The AfterEllen.com Huddle: Hugs and other things for homophobes

One of the most viral videos of the week was “First Gay Hug (A Homophobic Experiment),” and if you haven’t seen it, here’s your chance.

Amazing, no? A hug might not change every self-identified homophobic person’s mind or heart, but what could? The video, along with the death of Westboro Baptist Church founder Fred Phelps, prompted this week’s Huddle topic, something that is surely not come to with one simple answer that can affect change in everyone. But if there was one thing you could offer someone who who was homophobic to try and change their views on LGBT people, what would it be?

Heather Hogan: Because I am related to and dear friends with dozens of people who were homophobes before I came out to them, I would give all homophobes the gift of someone they love coming out to them. I come from the Martin Luther King Jr. school of political thought: “Darkness cannot drive out darkness; only light can do that. Hate cannot drive out hate; only love can do that. Hate multiplies hate, violence multiplies violence, and toughness multiplies toughness in a descending spiral of destruction….The chain reaction of evil–hate begetting hate, wars producing more wars—must be broken, or we shall be plunged into the dark abyss of annihilation.”

Chloe: Homophobes are never going to love us, and if we cannot be loved, we might as well be feared. As Machiavelli said, “It is far safer to be feared than loved if you cannot be both.”

Lucy Hallowell: What Heather said plus the luxury of time and a couple of cute babies. It took longer than I would have liked for my wife’s family to come around. It wasn’t always easy to wait for them to catch up. But man, once we had a kid it was like like a lightbulb when off and they realized we were more the same than we were different. Also our kids are fucking cute so what were they going to say, “No, I’m sorry we won’t be holding the adorable newborn because of all the lesbian germs?”

funeral protests

Ali Davis: Obviously some homophobes will always be recalcitrant, but I think what I’d give most of them is one to five years of living, working, or volunteering in close quarters with a patient, out queer person. I still believe that it’s the ignorance that allows the fear to fester.

You can’t argue someone out of a hostile “religious” belief, but you can erode them out of it drop by drop through just being a normal person around them, someone with good and bad days and human hopes and fears and, oh, yes, loving relationships.

It’s a turn they have to make on their own, the realization that the not-so-bad person at the next desk or helping out with the blood drive just doesn’t line up with all the hate-dogma they’ve been taught, and it’s a turn that people make slowly, and not without some screw-ups and crisis points, but people do make it.

I’m not saying it’s our responsibility as queers to be Mary Sunshine all day or to accept the permanent mantle of The Big Gay Questions Go-To, but being out and normal and involved in activities that aren’t just LGBT causes can slowly do a hell of a lot.
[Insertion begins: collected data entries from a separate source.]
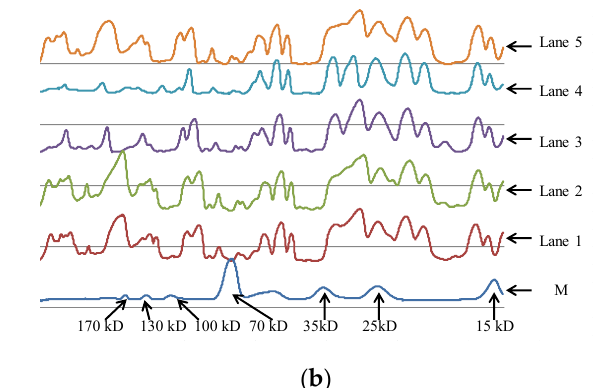
Figure 1. Sodium dodecyl sulfate–polyacrylamide gel electrophoresis (SDS–PAGE) and optical density of pork muscle protein. ( a ) is SDS–PAGE image of the five breeds of pork; ( b ) is the optical density (O.D.) of SDS-PAGE image; MBP, manor black pigs; TBP, Tibetan black pigs; PPP, Pipa pigs; YNP, Yihao native pigs; WP, white pigs; M, marker; lanes 1, 2, 3, 4, and 5 are the protein expression patterns of the muscles from MBP, TBP, PPP, YNP, and WP, respectively.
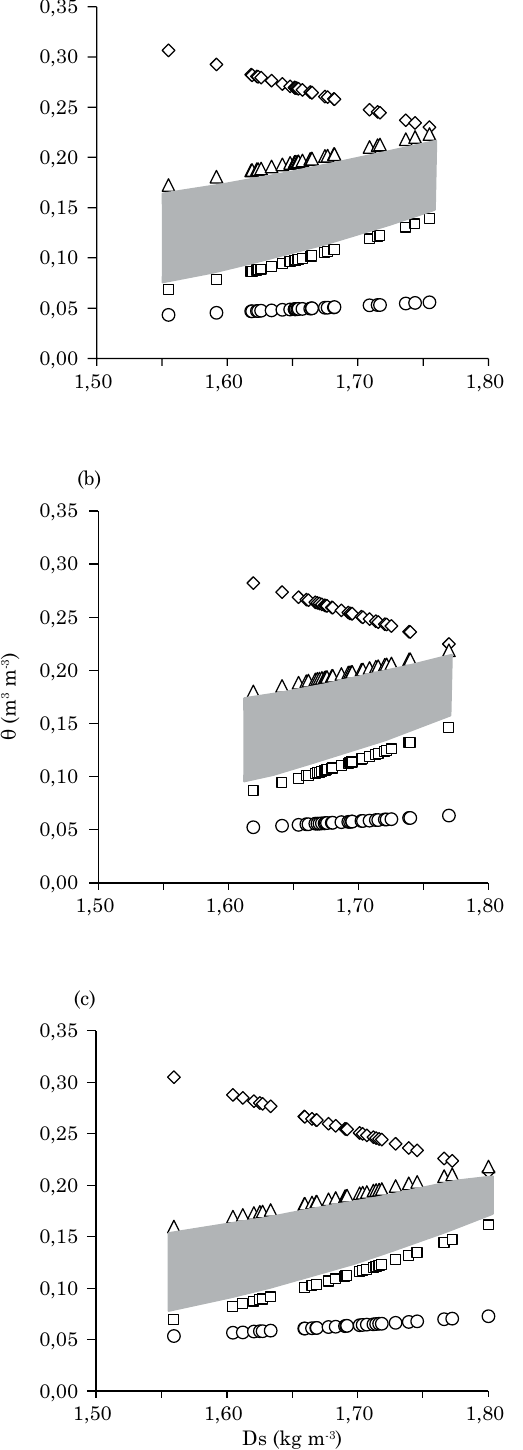
Figura 2. Conteúdo de água do solo (θ) em função da densidade do solo (ds) para as camadas de 0-10 cm (a), 10-20 cm (b) e 20-30 cm (c). As áreas hachuradas correspondem ao iHo para os limites críticos de -80 hPa (θ cc ), -15.000 hPa (θ pmp ), 2,5 MPa (θ rp ) e 0,10 m 3 m -3 (θ pa ).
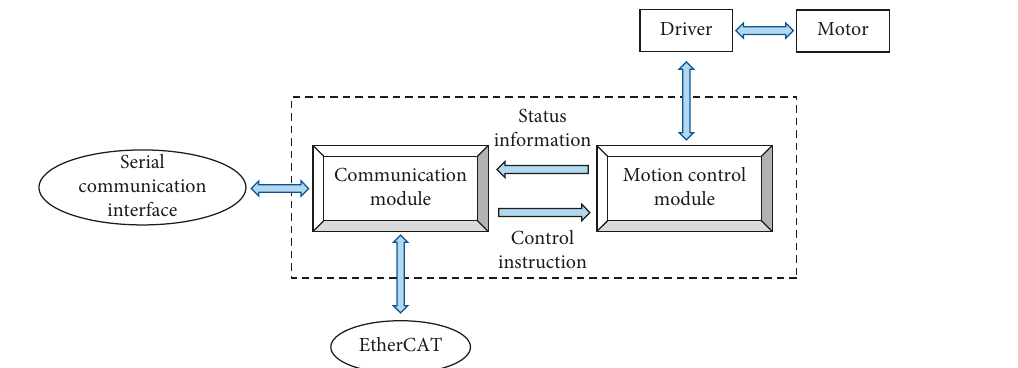
Figure 3: Motion controller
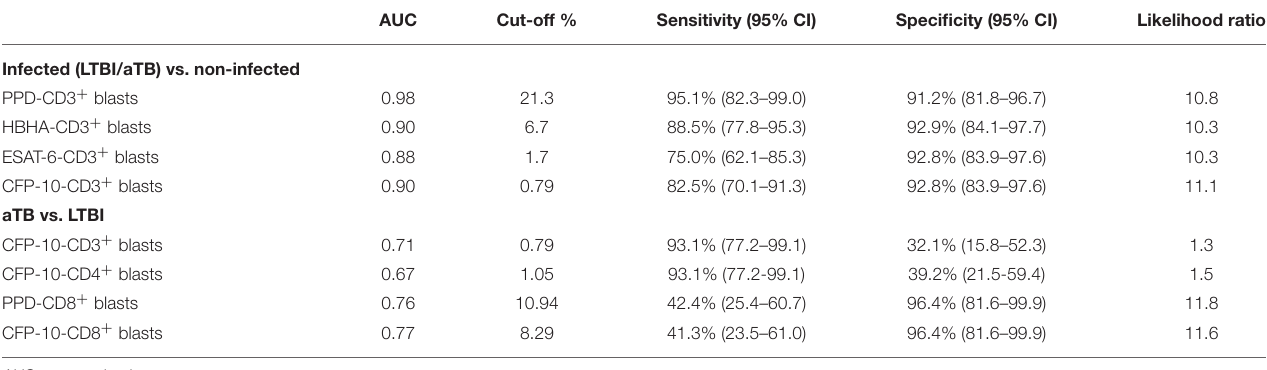
TABLE 3 | Diagnostic accuracy of the FASCIA.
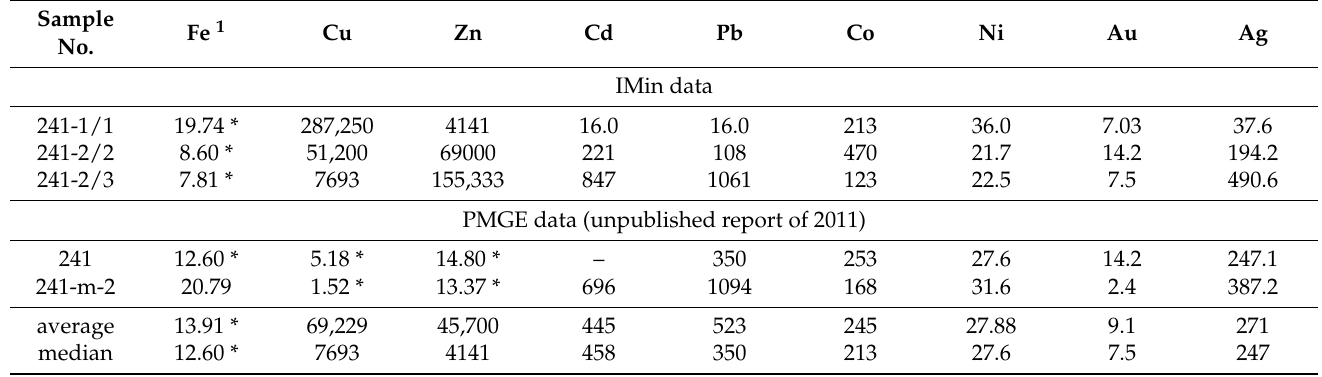
Table 8. AAA-based contents of chemical elements of Zn-rich smoker chimneys from the Irinovskoe HSF (ppm).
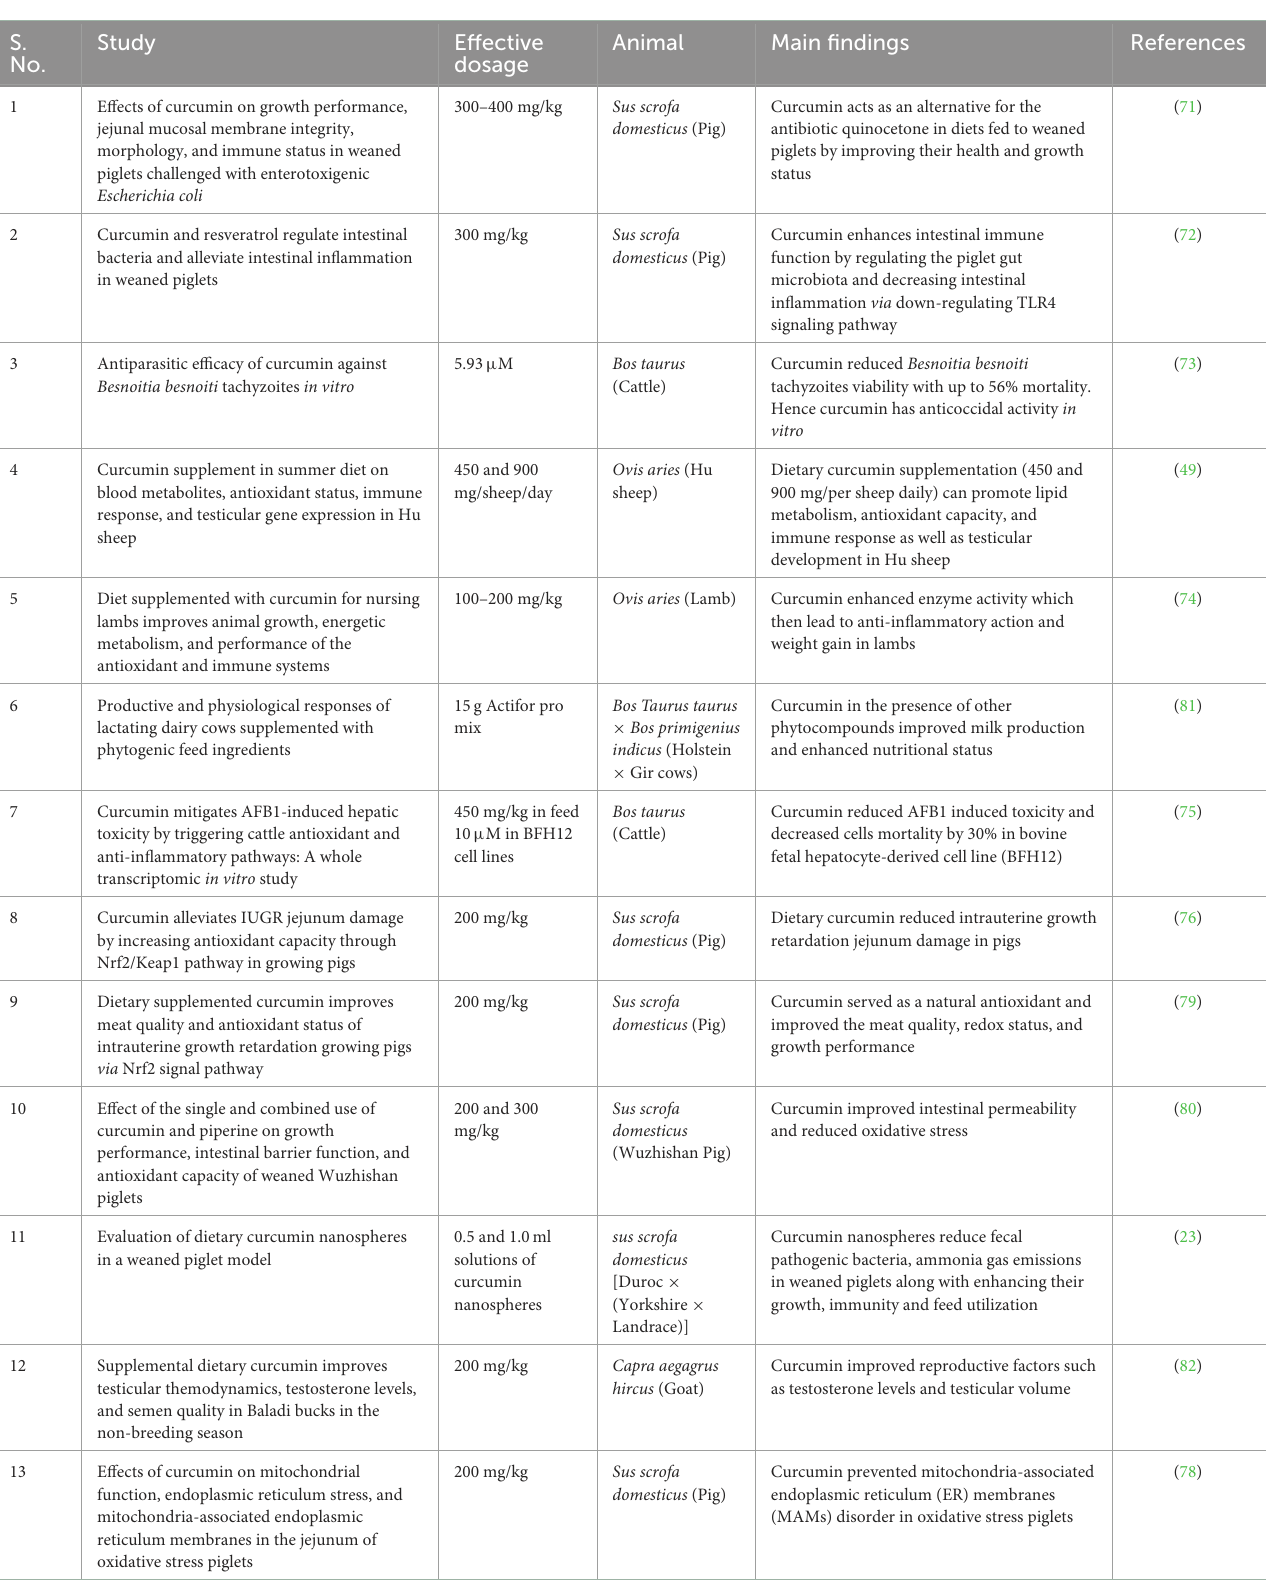
TABLE 1 The described effects of curcumin supplementation in livestock animals. S.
Please insert your own inspiring trickle-of-water-creates-the-Grand-Canyon metaphor here.

That said, my evil side would very much like to give Rick Santorum a soul kiss from RuPaul.

Leftist human rights activists stage a p

Elaine Atwell: I think there are kinds and kinds of homophobes, some of whom just need the benefit of a gay person in their life or even on their TV to teach them that we are people too. But I also don’t think that will help everyone or that is the responsibility of every gay person to be a paragon of virtue and educate every homophobe. You gotta know when to kindly take the hand of your oppressor and teach them that you are warm-blooded too, when to bang with both fists on the walls of power, and when to just step back and let time wash the hate and the haters away.

Valerie Anne: “I wish I could bake a cake filled with rainbows and smiles and everyone would eat and be happy.” I’m with Heather. My grandfather used to say offensive things on a regular enough basis that the second thing my mother said to me when I came out to her (after the supportive stuff) was, “Let’s not tell your grandparents just yet.” He ended up finding out (because he was more savvy on the internet than any of us anticipated) and was more upset that no one told him. “She’s still my granddaughter, and I love her,” he said, as if it was the most obvious reaction in the world. He watched a pride parade “to see what it’s all about” and gives me bigger hugs than ever. I think having someone you love come out and realizing they’re still that same exact person is the best way for someone’s eyes to be opened, in a way that will keep them open.

Dana Piccoli: This is a really good and difficult question to answer. When I was younger, I would have come out red hot, fire shooting from my nostrils. Now that I’m older and I’ve watched the world change around me, I think the best thing I could give a homophobe, is time. Time to get to know me, or someone like me or you or any of us. It’s much harder to have hate in your heart, when someone has opened up theirs to let you see inside it. The world has too much fear, and not nearly enough empathy.